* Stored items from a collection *
══════════

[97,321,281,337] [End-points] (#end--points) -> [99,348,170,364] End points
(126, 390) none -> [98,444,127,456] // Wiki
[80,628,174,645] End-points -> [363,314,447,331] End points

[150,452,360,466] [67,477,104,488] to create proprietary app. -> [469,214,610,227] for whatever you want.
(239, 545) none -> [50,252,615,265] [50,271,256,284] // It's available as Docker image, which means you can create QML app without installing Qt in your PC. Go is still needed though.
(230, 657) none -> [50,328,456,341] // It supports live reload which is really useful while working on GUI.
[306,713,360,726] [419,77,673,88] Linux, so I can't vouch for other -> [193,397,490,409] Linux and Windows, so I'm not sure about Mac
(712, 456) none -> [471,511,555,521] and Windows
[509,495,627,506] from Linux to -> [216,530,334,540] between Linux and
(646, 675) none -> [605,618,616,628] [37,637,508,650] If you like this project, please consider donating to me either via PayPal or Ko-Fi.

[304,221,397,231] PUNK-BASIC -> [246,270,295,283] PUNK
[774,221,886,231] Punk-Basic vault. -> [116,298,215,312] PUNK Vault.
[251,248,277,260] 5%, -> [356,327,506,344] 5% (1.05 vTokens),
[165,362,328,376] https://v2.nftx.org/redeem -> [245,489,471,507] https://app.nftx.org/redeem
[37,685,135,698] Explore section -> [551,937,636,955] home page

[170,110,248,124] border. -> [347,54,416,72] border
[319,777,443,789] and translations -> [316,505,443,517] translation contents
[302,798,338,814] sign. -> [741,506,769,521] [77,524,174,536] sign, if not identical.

══════════

* About this exercise *
Output the line containing "[251,248,277,260] 5%, ->" and every line after it through the final line of the records above, exactly as written and nothing else.

* Result *
[251,248,277,260] 5%, -> [356,327,506,344] 5% (1.05 vTokens),
[165,362,328,376] https://v2.nftx.org/redeem -> [245,489,471,507] https://app.nftx.org/redeem
[37,685,135,698] Explore section -> [551,937,636,955] home page

[170,110,248,124] border. -> [347,54,416,72] border
[319,777,443,789] and translations -> [316,505,443,517] translation contents
[302,798,338,814] sign. -> [741,506,769,521] [77,524,174,536] sign, if not identical.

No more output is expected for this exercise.